Data in this exercise Block Start
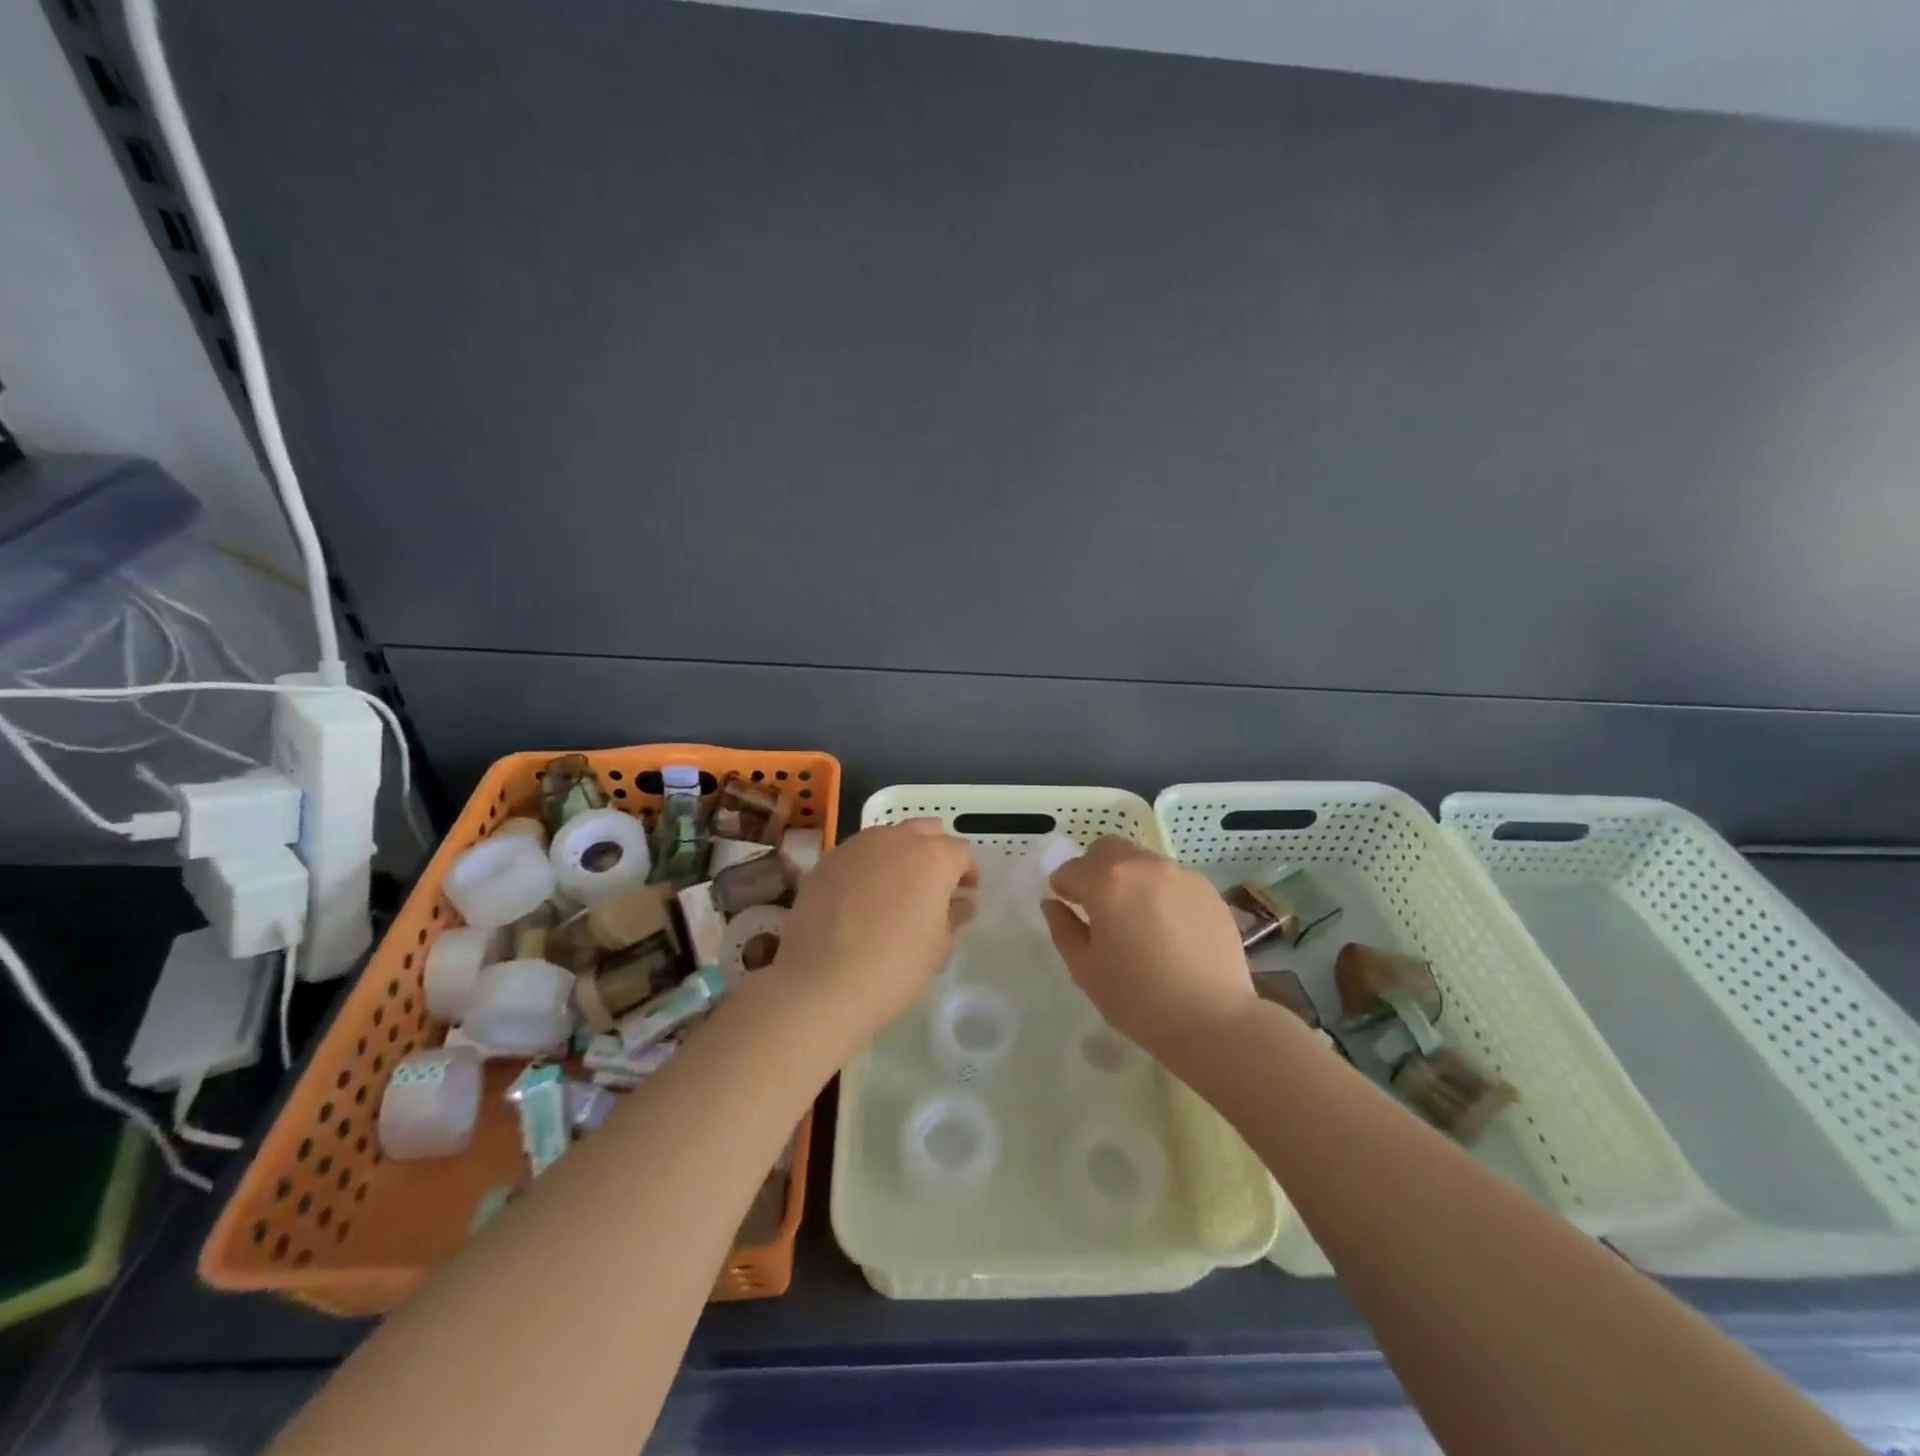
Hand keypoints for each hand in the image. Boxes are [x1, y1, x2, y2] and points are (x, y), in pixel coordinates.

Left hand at [771, 819, 976, 1047]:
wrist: (821, 982)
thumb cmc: (894, 967)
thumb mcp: (938, 947)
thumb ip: (954, 916)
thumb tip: (961, 903)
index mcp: (933, 857)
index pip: (961, 852)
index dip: (967, 873)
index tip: (964, 895)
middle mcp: (897, 839)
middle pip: (925, 831)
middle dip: (934, 852)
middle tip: (931, 885)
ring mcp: (857, 846)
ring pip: (888, 837)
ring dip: (898, 854)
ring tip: (893, 890)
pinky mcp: (826, 860)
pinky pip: (856, 854)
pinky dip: (866, 867)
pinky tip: (859, 899)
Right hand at [1041, 837, 1258, 1068]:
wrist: (1213, 1019)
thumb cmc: (1138, 998)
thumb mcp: (1085, 969)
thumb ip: (1063, 929)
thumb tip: (1054, 904)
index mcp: (1107, 881)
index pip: (1071, 868)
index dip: (1064, 887)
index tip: (1068, 908)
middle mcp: (1143, 865)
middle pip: (1108, 850)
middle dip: (1095, 870)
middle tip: (1099, 907)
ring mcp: (1180, 874)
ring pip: (1142, 861)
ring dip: (1129, 879)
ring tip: (1137, 920)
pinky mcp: (1207, 889)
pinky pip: (1171, 879)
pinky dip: (1159, 892)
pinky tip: (1168, 929)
Data in this exercise Block End
### Try it
Every line with "ring" in it should be copied from the entries.

### Reply
ring mcp: (857, 846)
ring pip: (888, 837)
ring dip: (898, 854)
ring tip: (893, 890)
ring mcp: (1180, 874)
ring pip: (1142, 861)
ring dip: (1129, 879)
ring tip: (1137, 920)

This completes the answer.